Maintaining good financial records is an important part of running a successful business. Not only will good records help you identify strengths and weaknesses in your business' operations, but they will also help out tremendously if the IRS comes knocking on your door.
The IRS requires that business owners keep adequate books and records and that they be available when needed for the administration of any provision of the Internal Revenue Code (i.e., an audit). Here are some basic guidelines:
Copies of tax returns. You must keep records that support each item of income or deduction on a business return until the statute of limitations for that return expires. In general, the statute of limitations is three years after the date on which the return was filed. Because the IRS may go back as far as six years to audit a tax return when a substantial understatement of income is suspected, it may be prudent to keep records for at least six years. In cases of suspected tax fraud or if a return is never filed, the statute of limitations never expires.
Employment taxes. Chances are that if you have employees, you've accumulated a great deal of paperwork over the years. The IRS isn't looking to give you a break either: you are required to keep all employment tax records for at least 4 years after the date the tax becomes due or is paid, whichever is later. These records include payroll tax returns and employee time documentation.
Business assets. Records relating to business assets should be kept until the statute of limitations expires for the year in which you dispose of the asset in a taxable disposition. Original acquisition documentation, (e.g. receipts, escrow statements) should be kept to compute any depreciation, amortization, or depletion deduction, and to later determine your cost basis for computing gain or loss when you sell or otherwise dispose of the asset.

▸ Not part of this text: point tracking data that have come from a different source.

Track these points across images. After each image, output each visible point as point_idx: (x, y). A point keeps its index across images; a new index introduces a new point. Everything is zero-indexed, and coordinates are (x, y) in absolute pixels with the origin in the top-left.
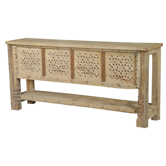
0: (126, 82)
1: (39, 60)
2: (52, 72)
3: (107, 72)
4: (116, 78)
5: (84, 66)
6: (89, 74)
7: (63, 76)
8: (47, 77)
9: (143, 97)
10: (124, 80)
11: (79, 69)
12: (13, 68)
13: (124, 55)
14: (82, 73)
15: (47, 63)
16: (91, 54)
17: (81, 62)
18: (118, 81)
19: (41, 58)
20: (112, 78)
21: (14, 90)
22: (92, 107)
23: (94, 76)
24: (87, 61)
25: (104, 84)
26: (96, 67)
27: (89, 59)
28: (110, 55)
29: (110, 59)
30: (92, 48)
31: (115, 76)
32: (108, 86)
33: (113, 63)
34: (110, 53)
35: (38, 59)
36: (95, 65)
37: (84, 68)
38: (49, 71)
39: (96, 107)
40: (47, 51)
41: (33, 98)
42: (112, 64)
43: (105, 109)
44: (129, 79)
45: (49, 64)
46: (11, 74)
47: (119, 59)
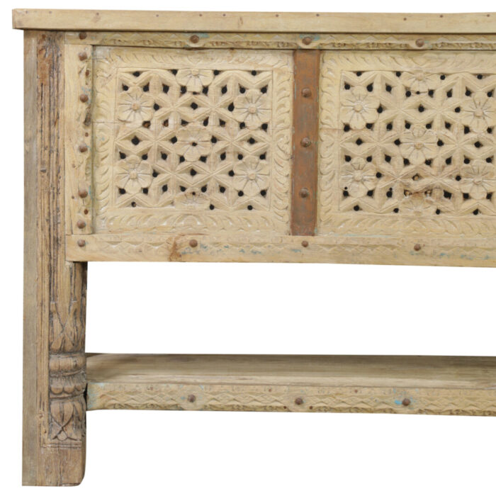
1: (264, 127)
2: (365, 202)
7: (450, 225)
8: (324, 236)
12: (54, 192)
15: (330, 149)
19: (288, 119)
21: (56, 346)
35: (254, 123)
38: (346, 194)
40: (335, 69)
41: (194, 393)
45: (344, 150)
46: (41, 236)
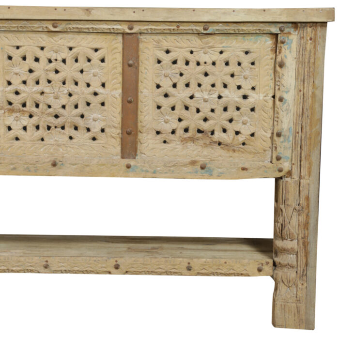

If your business has leased property that qualifies as a capital lease, you should retain the underlying lease agreement in case the IRS ever questions the nature of the lease.
For property received in a nontaxable exchange, additional documentation must be kept. With this type of transaction, your cost basis in the new property is the same as the cost basis of the property you disposed of, increased by the money you paid. You must keep the records on the old property, as well as on the new property, until the statute of limitations expires for the year in which you dispose of the new property in a taxable disposition.
Inventories.If your business maintains inventory, your recordkeeping requirements are even more arduous. The use of special inventory valuation methods (e.g. LIFO and UNICAP) may prolong the record retention period. For example, if you use the last-in, first-out (LIFO) method of accounting for inventory, you will need to maintain the records necessary to substantiate all costs since the first year you used LIFO.
Specific Computerized Systems Requirements
If your company has modified, or is considering modifying its computer, recordkeeping and/or imaging systems, it is essential that you take the IRS's recently updated recordkeeping requirements into consideration.
If you use a computerized system, you must be able to produce sufficient legible records to support and verify amounts shown on your business tax return and determine your correct tax liability. To meet this qualification, the machine-sensible records must reconcile with your books and business tax return. These records must provide enough detail to identify the underlying source documents. You must also keep all machine-sensible records and a complete description of the computerized portion of your recordkeeping system.
Some additional advice: when your records are no longer needed for tax purposes, think twice before discarding them; they may still be needed for other nontax purposes. Besides the wealth of information good records provide for business planning purposes, insurance companies and/or creditors may have different record retention requirements than the IRS.